President James Garfield
The Mediocre Presidents (Song)
We are the mediocre presidents.
You won’t find our faces on dollars or on cents!
There’s Taylor, there’s Tyler,
There’s Fillmore and there’s Hayes.
There’s William Henry Harrison,
Harrison: I died in thirty days!
We… are… the…
Caretaker presidents of the U-S-A!
Last week my wife was at her graduate school taking a break when she overheard two profs discussing where President James Garfield was assassinated. She immediately texted to see if I knew the answer. (The train station in Washington, D.C.) I became interested in Garfield after reading Adam Goodheart’s 1861: The Civil War Awakening. Garfield plays a significant role in Goodheart’s narrative and the author is especially adept at describing the intellectual underpinnings of Garfield’s abolitionist philosophy and how he entered Ohio politics and then the Army. I was intrigued just enough to read Ira Rutkow’s small biography James A. Garfield, which is part of the late Arthur Schlesinger’s American Presidents series. When done well slim tomes such as these serve as part biography and part meditation setting the record straight on the subject at hand.
General James Garfield
Rutkow spends a great deal of time on the assassination attempt and the poor medical care Garfield received afterward that led to his death. Now author Candace Millard has a new book on the assassination and its aftermath.

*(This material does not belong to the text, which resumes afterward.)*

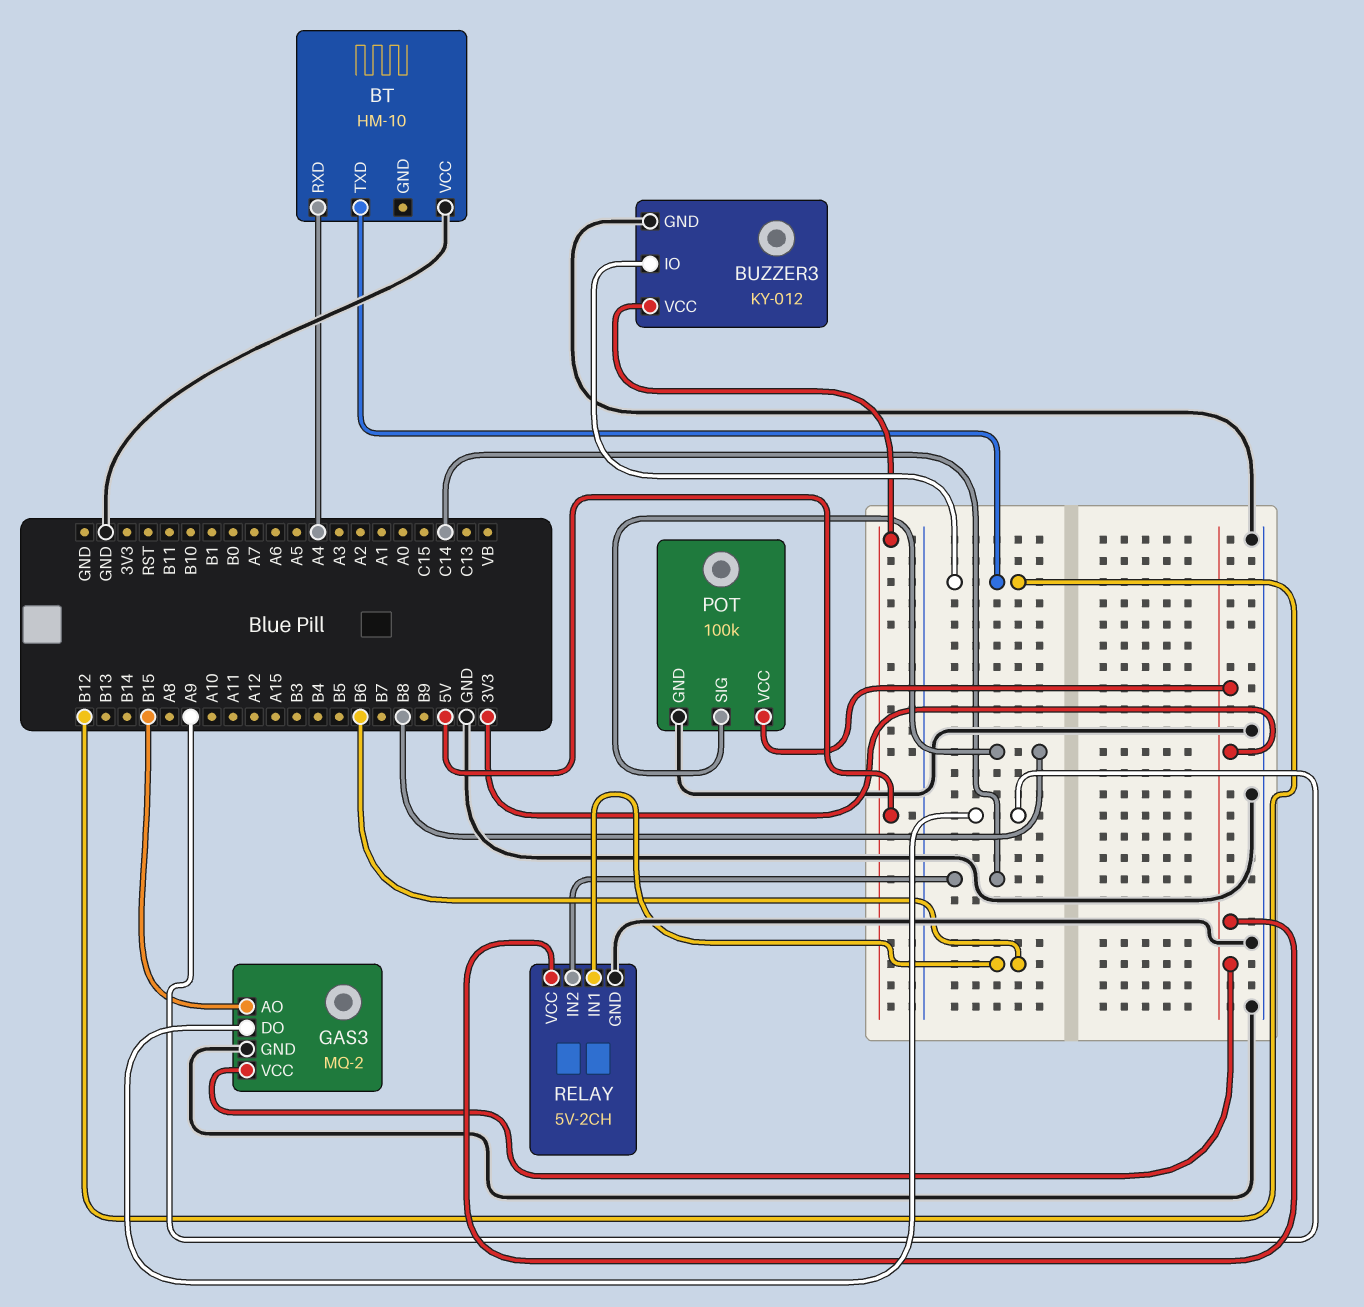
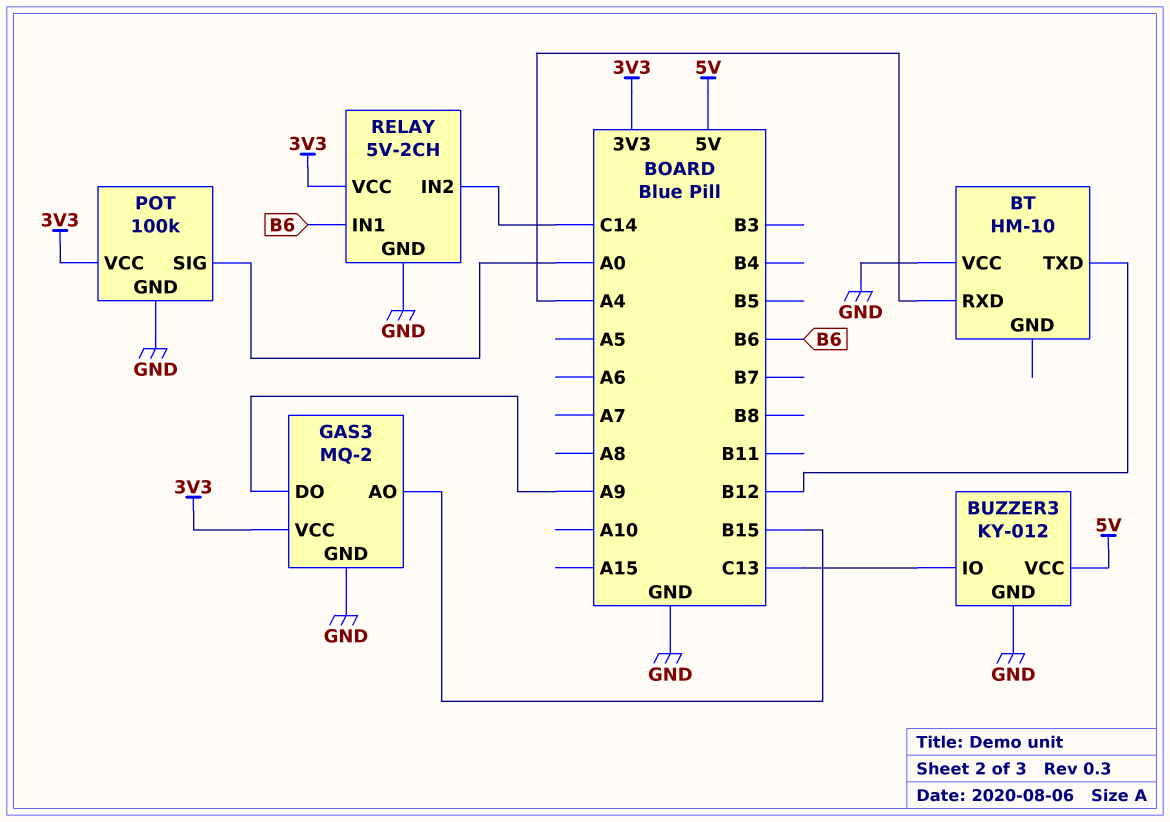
BUZZER3 pin IO: B12 -> C13
POT pin SIG: B8 -> A0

One thing I do not think I understood until reading Rutkow’s book was the degree to which the Gilded Age presidents were hampered by the relative newness of the Republican Party. When Garfield became president in 1881 the party was less than three decades old. The lack of precedent on such issues as patronage had tremendous implications for the country and hampered governance at a time when leadership was needed most. It was the patronage issue that led to Garfield’s assassination. I do not think a wholesale revision of Gilded Age America and its leaders is in order, but it is a richer history than we tend to believe and one that deserves more consideration. Who knows? We may even end up giving Garfield, et al more kudos for their modest but hard won accomplishments.